Both methane and nitrous oxide trap more heat in the atmosphere compared to carbon dioxide, and therefore have a higher global warming potential.
A GHG baseline standardises these contributions to a common unit called carbon dioxide equivalent (CO2-e). This unit recognises the amount of warming caused by that gas over an agreed time frame. One hundred years is the internationally agreed reporting time frame.

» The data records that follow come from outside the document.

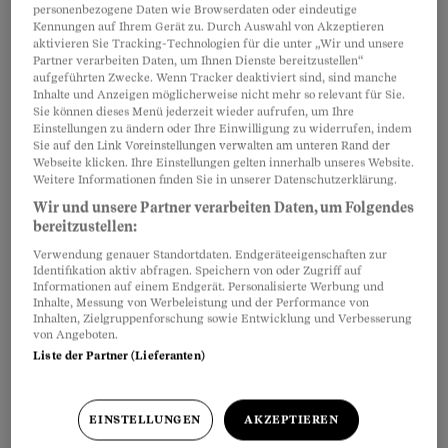
Nicht nur seinen Rücken könne sie heilen,
personenbezogene Daten wie Browserdaten oder eindeutige
Kennungen auf Ihrem Gerät zu. Durch Auswahl von Akzeptieren
versprach die Therapeutin, auch die
aktivieren Sie Tracking-Technologien für die unter „Wir und unsere
Hörfähigkeit seines rechten Ohrs werde sie
Partner verarbeiten Daten, um Ihnen Dienste bereitzustellen“
aufgeführten Zwecke. Wenn Tracker deaktiviert sind, sind manche
wiederherstellen. «Es ist etwas
Inhalte und Anzeigen möglicherweise nicht mehr so relevant für Sie.
Sie können dieses Menü jederzeit wieder aufrufen, um Ihre
Psychosomatisches. Sie haben als Kind sehr
Einstellungen zu ändern oder Ihre Einwilligung zu widerrufen, indem
gelitten, wenn sich Ihre Eltern stritten. Deshalb
Sie auf den Link Voreinstellungen verwalten am unteren Rand der
Webseite klicken. Ihre Einstellungen gelten innerhalb unseres Website.
hat sich das Ohr geschlossen.»
Weitere Informationen finden Sie in unserer Datenschutzerklärung.
Wir und unsere Partner verarbeiten Daten, um Folgendes
bereitzustellen:
Verwendung genauer Standortdaten. Endgeräteeigenschaften zur
Identifikation aktiv abfragen. Speichern von oder Zugriff auf
Informationen auf einem Endgerät. Personalisierte Werbung und
Inhalte, Messung von Werbeleistung und der Performance von
Inhalten, Zielgruppenforschung sowie Entwicklung und Verbesserung
von Angeboten.
Liste der Partner (Lieferanten)
EINSTELLUNGEN
AKZEPTIEREN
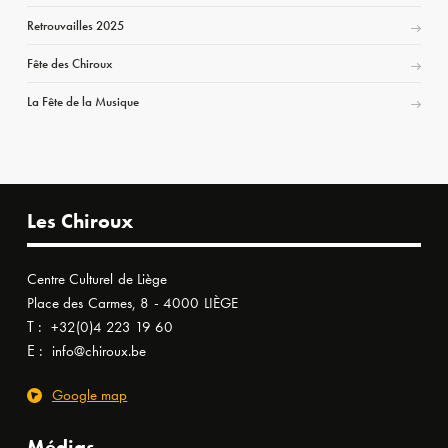
Retrouvailles 2025
Fête des Chiroux
La Fête de la Musique
Les Chiroux
Centre Culturel de Liège
Place des Carmes, 8 - 4000 LIÈGE
T :
+32(0)4 223 19 60
E :
info@chiroux.be
Google map
Médias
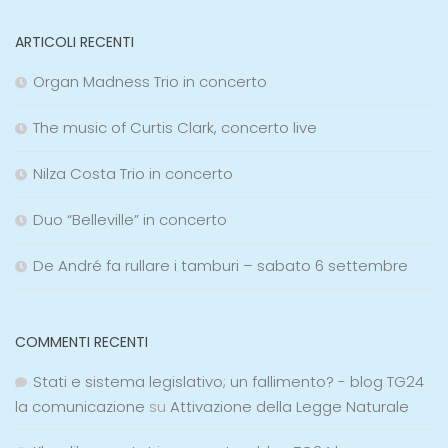
ARTICOLI RECENTI
Organ Madness Trio in concerto
The music of Curtis Clark, concerto live
Nilza Costa Trio in concerto
Duo “Belleville” in concerto
De André fa rullare i tamburi – sabato 6 settembre
COMMENTI RECENTI
Stati e sistema legislativo; un fallimento? - blog TG24
la comunicazione
su
Attivazione della Legge Naturale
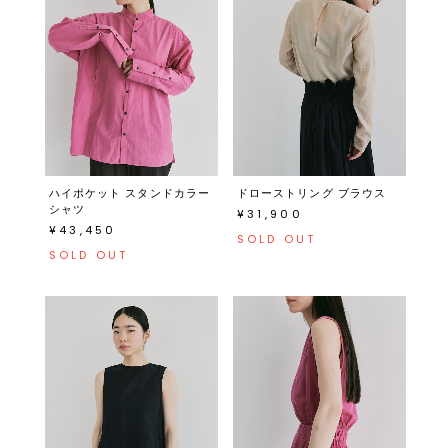
ハイポケット スタンドカラー
ドローストリング ブラウス
シャツ
¥31,900
¥43,450
SOLD OUT
SOLD OUT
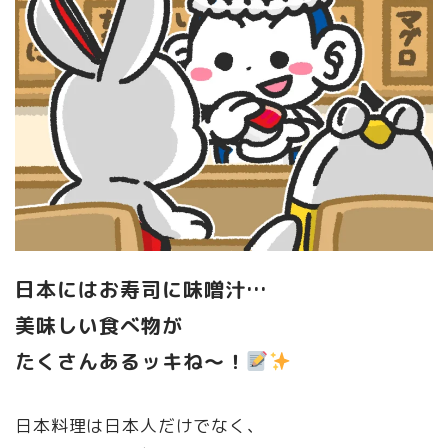
日本にはお寿司に味噌汁…
美味しい食べ物が
たくさんあるッキね〜！
日本料理は日本人だけでなく、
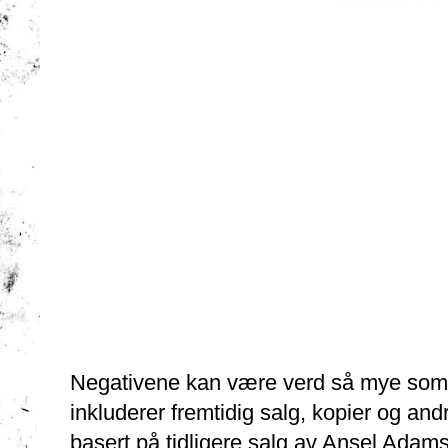
Negativene kan være verd så mye som 2
inkluderer fremtidig salg, kopier og andr
basert på tidligere salg av Ansel Adams'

Global warming potential of the major GHGs (after the IPCC Fifth Assessment Report (AR5)1.
Chemical Name |
Chemical Formula |
Global Warming Potential |
Average Lifetime in the Atmosphere |
Carbon Dioxide |
CO2 |
1 |
Hundreds - thousands of years |
Methane |
CH4 |
28 |
12 years |
Nitrous Oxide |
N2O |
265 |
109 years |
1 IPCC, 2014: Climate Change 2014: Synthesis Report. Contribution of Working Groups I, II and III to the Fifth Assessment Report of the Intergovernmental Panel on Climate Change [Core Writing Team, R.K. Pachauri and L.A. Meyer (eds.)]. IPCC, Geneva, Switzerland, 151 pp.